After two events in the heptathlon, Olympic champion Jessica Ennis-Hill is in the lead ahead of British teammate Katarina Johnson-Thompson.
Favorite Brianne Theisen-Eaton was back in fifth place after a disappointing showing in the high jump, Saturday's second event.
Ennis-Hill was off her high marks from the 2012 London Games but finished second in the 100-meter hurdles and the high jump for 2,192 points, an edge of 30 points over Johnson-Thompson.
After a personal best in the 100 hurdles, Theisen-Eaton only scaled 1.80 meters in the high jump, nine centimeters off her best, to slip in the standings. Johnson-Thompson has been showing strong form recently and underscored it by winning the high jump with 1.89, edging Ennis-Hill by 3 centimeters.
Nadine Visser of the Netherlands was in third place with 2,131 points after she won the opening 100 hurdles race.
The two-day competition continues with the shot put and the 200 meters later Saturday. The last three events will be Sunday.
Olympic champion Jessica Ennis-Hill was in second place behind Nadine Visser of the Netherlands after the opening 100-meter hurdles of the women's heptathlon on Saturday.
The 20-year-old Visser set a big personal best of 12.81 seconds for a 0.10-second lead over Ennis-Hill. Brianne Theisen-Eaton of Canada had the third-best time with 12.98 while Anastasia Mokhnyuk of Ukraine was in fourth place with 13.07 seconds.
Even though Ennis-Hill was in second place, her time was well off her best - she ran 12.54 to start her Olympic competition in London three years ago.
The women later moved on to their second morning event of the two-day competition, the high jump.
Teenager Ghirmay Ghebreslassie of Eritrea won the men's marathon at the world championships on a sweltering Saturday.

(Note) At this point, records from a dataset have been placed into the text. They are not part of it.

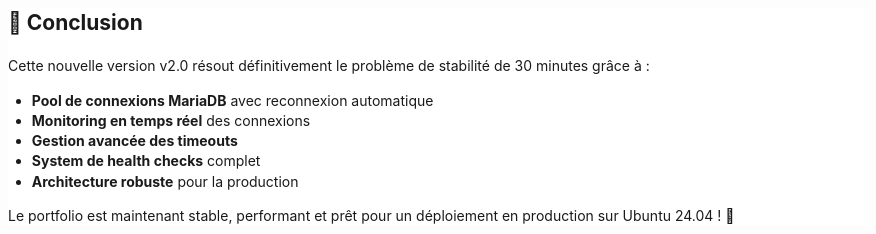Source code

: 
## 🎉 Conclusion

Cette nouvelle version v2.0 résout définitivement le problème de stabilité de 30 minutes grâce à :

- **Pool de connexions MariaDB** avec reconnexion automatique
- **Monitoring en temps réel** des connexions
- **Gestion avancée des timeouts**
- **System de health checks** complet
- **Architecture robuste** pour la production

Le portfolio est maintenant stable, performant et prêt pour un déploiement en production sur Ubuntu 24.04 ! 🚀
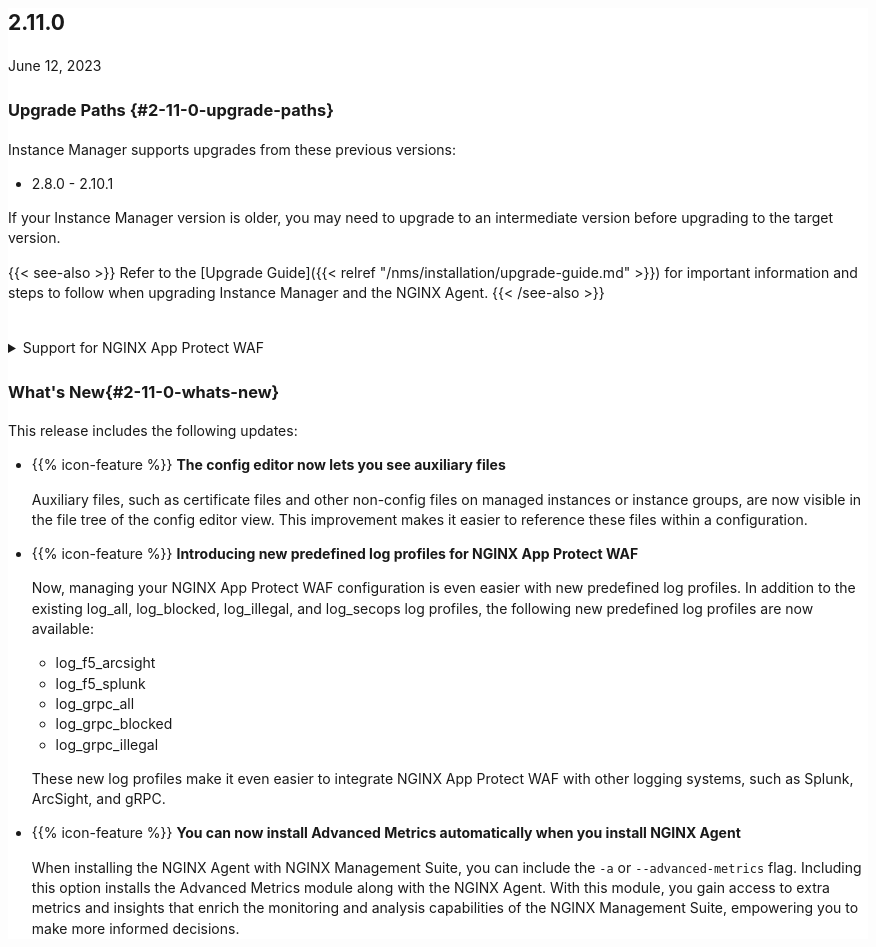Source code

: ## 2.11.0

June 12, 2023

### Upgrade Paths {#2-11-0-upgrade-paths}

Instance Manager  supports upgrades from these previous versions:

- 2.8.0 - 2.10.1

If your Instance Manager version is older, you may need to upgrade to an intermediate version before upgrading to the target version.

{{< see-also >}}
Refer to the [Upgrade Guide]({{< relref "/nms/installation/upgrade-guide.md" >}}) for important information and steps to follow when upgrading Instance Manager and the NGINX Agent.
{{< /see-also >}}

<br>

<details closed><summary><i class="fa-solid fa-circle-exclamation"></i> Support for NGINX App Protect WAF</summary></details>


### What's New{#2-11-0-whats-new}
This release includes the following updates:

- {{% icon-feature %}} **The config editor now lets you see auxiliary files**<a name="2-11-0-whats-new-The-config-editor-now-lets-you-see-auxiliary-files"></a>

  Auxiliary files, such as certificate files and other non-config files on managed instances or instance groups, are now visible in the file tree of the config editor view. This improvement makes it easier to reference these files within a configuration.

- {{% icon-feature %}} **Introducing new predefined log profiles for NGINX App Protect WAF**<a name="2-11-0-whats-new-Introducing-new-predefined-log-profiles-for-NGINX-App-Protect-WAF"></a>

  Now, managing your NGINX App Protect WAF configuration is even easier with new predefined log profiles. In addition to the existing log_all, log_blocked, log_illegal, and log_secops log profiles, the following new predefined log profiles are now available:

  - log_f5_arcsight
  - log_f5_splunk
  - log_grpc_all
  - log_grpc_blocked
  - log_grpc_illegal

  These new log profiles make it even easier to integrate NGINX App Protect WAF with other logging systems, such as Splunk, ArcSight, and gRPC.

- {{% icon-feature %}} **You can now install Advanced Metrics automatically when you install NGINX Agent**<a name="2-11-0-whats-new-You-can-now-install-Advanced-Metrics-automatically-when-you-install-NGINX-Agent"></a>

  When installing the NGINX Agent with NGINX Management Suite, you can include the `-a` or `--advanced-metrics` flag. Including this option installs the Advanced Metrics module along with the NGINX Agent. With this module, you gain access to extra metrics and insights that enrich the monitoring and analysis capabilities of the NGINX Management Suite, empowering you to make more informed decisions.
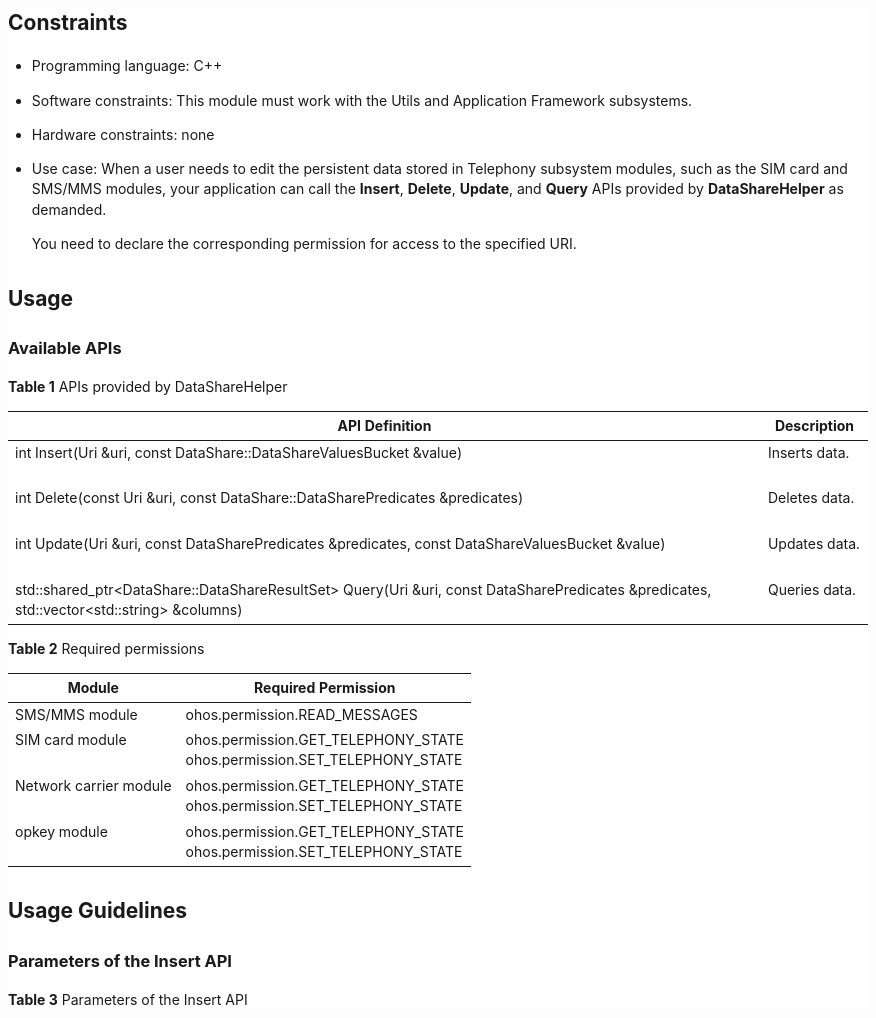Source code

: ## Constraints<a name="section128mcpsimp"></a>

- Programming language: C++

- Software constraints: This module must work with the Utils and Application Framework subsystems.

- Hardware constraints: none

- Use case: When a user needs to edit the persistent data stored in Telephony subsystem modules, such as the SIM card and SMS/MMS modules, your application can call the **Insert**, **Delete**, **Update**, and **Query** APIs provided by **DataShareHelper** as demanded.

  You need to declare the corresponding permission for access to the specified URI.

## Usage<a name="section134mcpsimp"></a>

### Available APIs<a name="section136mcpsimp"></a>

**Table 1** APIs provided by DataShareHelper

<a name="table165976561598"></a>

| API Definition                                                    | **Description**|
| ------------------------------------------------------------ | ------------ |
| int Insert(Uri &uri, const DataShare::DataShareValuesBucket &value) | Inserts data.     &nbsp;&nbsp;&nbsp;&nbsp;&nbsp;|
| int Delete(const Uri &uri, const DataShare::DataSharePredicates &predicates) | Deletes data.     &nbsp;&nbsp;&nbsp;&nbsp;&nbsp;|
| int Update(Uri &uri, const DataSharePredicates &predicates, const DataShareValuesBucket &value) | Updates data.     &nbsp;&nbsp;&nbsp;&nbsp;&nbsp;|
| std::shared_ptr\<DataShare::DataShareResultSet\> Query(Uri &uri, const DataSharePredicates &predicates, std::vector\<std::string\> &columns) | Queries data.     &nbsp;&nbsp;&nbsp;&nbsp;&nbsp;|

**Table 2** Required permissions

<a name="table165976561598"></a>

| Module          | **Required Permission**                                                |
| -------------- | ------------------------------------------------------------ |
| SMS/MMS module    | ohos.permission.READ_MESSAGES                                |
| SIM card module     | ohos.permission.GET_TELEPHONY_STATE<br>ohos.permission.SET_TELEPHONY_STATE |
| Network carrier module| ohos.permission.GET_TELEPHONY_STATE<br>ohos.permission.SET_TELEPHONY_STATE |
| opkey module| ohos.permission.GET_TELEPHONY_STATE<br>ohos.permission.SET_TELEPHONY_STATE |

## Usage Guidelines<a name="section163mcpsimp"></a>

### Parameters of the Insert API<a name="section1099113151207"></a>

**Table 3** Parameters of the Insert API

<a name="table1234838197"></a>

The 19-year-old Ghebreslassie finished in 2 hours, 12 minutes, 27 seconds to hold off Yemane Tsegay of Ethiopia by 40 seconds. Munyo Solomon Mutai of Uganda was third.
Defending world champion and 2012 London Olympic gold medalist Stephen Kiprotich of Uganda wound up sixth.
Ghebreslassie grabbed his country's flag as he entered the Bird's Nest and waved it as the crowd cheered. It was his first marathon win.
Now this is a surprise: Tsepo Ramonene of Lesotho is leading at the 30-kilometer mark of the men's marathon. This is a runner who wound up last at the 2012 London Olympics among those who finished.
Ramonene doesn't even have his name on his bib, just his number - 724.
The 24-year-old Ramonene is 13 seconds ahead of Ruggero Pertile of Italy.
Daniele Meucci of Italy is leading more than halfway through a tightly bunched men's marathon on a sweltering Saturday in Beijing.
There were 17 runners within eight seconds of Meucci through 25 kilometers, including teammate Ruggero Pertile and defending world champion Stephen Kiprotich of Uganda.
The temperature is already 28 degrees Celsius (83 degrees Fahrenheit). The field tried to find shade whenever possible, hugging the side of the road to gain cover from the trees if only for a few steps. They also ran under coolers spraying water in the second half of the race.
The men's marathon started on a sunny Saturday as a pack of nearly 70 runners hit the streets of Beijing.
The air quality was listed as ''good'' by the U.S Embassy Beijing Air Quality Monitor, with temperatures at 23 degrees Celsius (73 degrees Fahrenheit).
Stephen Kiprotich of Uganda is in the field and looking to defend his world title from Moscow.
Much of the concern around the marathon had to do with pollution levels. But the local organizing committee took steps to improve air quality during the world championships by cutting down on pollution from nearby factories and limiting the amount of cars on the road in the lead-up to the competition.